* **EXERCISE INSTRUCTIONS**
Copy the data exactly, pictures aside.

* **SOURCE MATERIAL**
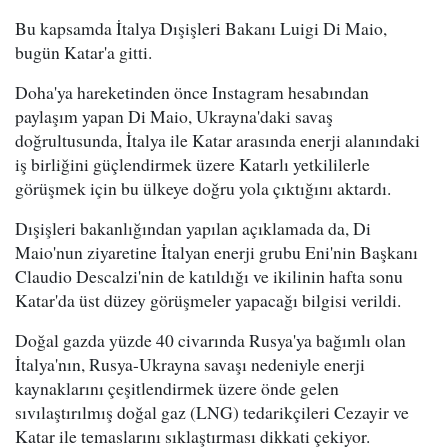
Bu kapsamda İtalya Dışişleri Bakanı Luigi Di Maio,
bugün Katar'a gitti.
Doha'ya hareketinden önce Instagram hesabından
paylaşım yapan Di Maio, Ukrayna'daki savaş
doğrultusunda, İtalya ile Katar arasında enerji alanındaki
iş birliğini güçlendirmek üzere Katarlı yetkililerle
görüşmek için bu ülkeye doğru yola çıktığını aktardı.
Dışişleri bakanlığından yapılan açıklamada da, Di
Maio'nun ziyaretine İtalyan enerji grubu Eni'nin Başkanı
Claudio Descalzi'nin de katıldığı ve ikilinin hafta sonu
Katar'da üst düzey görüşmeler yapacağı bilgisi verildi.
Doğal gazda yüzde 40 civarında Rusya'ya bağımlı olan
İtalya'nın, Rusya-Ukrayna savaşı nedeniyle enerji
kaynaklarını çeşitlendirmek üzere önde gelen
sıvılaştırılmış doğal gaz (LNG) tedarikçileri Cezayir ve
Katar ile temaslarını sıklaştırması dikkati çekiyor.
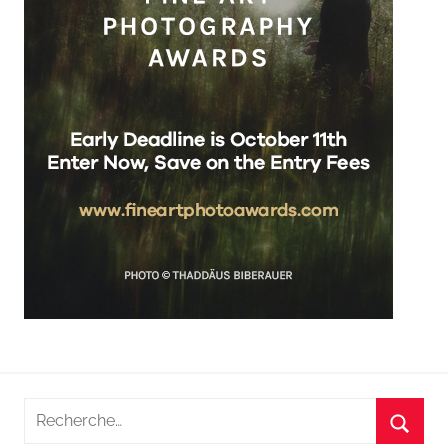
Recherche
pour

* **EXERCISE RESULT**
Bu kapsamda İtalya Dışişleri Bakanı Luigi Di Maio,
bugün Katar'a gitti.
Doha'ya hareketinden önce Instagram hesabından
paylaşım yapan Di Maio, Ukrayna'daki savaş
doğrultusunda, İtalya ile Katar arasında enerji alanındaki
iş birliğini güçlendirmek üzere Katarlı yetkililerle
görüşmek için bu ülkeye doğru yola çıktığını aktardı.
Dışişleri bakanlığından yapılan açıklamada da, Di
Maio'nun ziyaretine İtalyan enerji grubu Eni'nin Başkanı
Claudio Descalzi'nin de katıldığı ve ikilinin hafta sonu
Katar'da üst düzey görüşmeler yapacağı bilgisi verildi.
Doğal gazda yüzde 40 civarında Rusya'ya bağımlı olan
İtalya'nın, Rusya-Ukrayna savaşı nedeniyle enerji
kaynaklarını çeşitlendirmek üzere önde gelen
sıvılaştırılmış doğal gaz (LNG) tedarikçileri Cezayir ve
Katar ile temaslarını sıklaştırması dikkati çekiyor.
Recherche
pour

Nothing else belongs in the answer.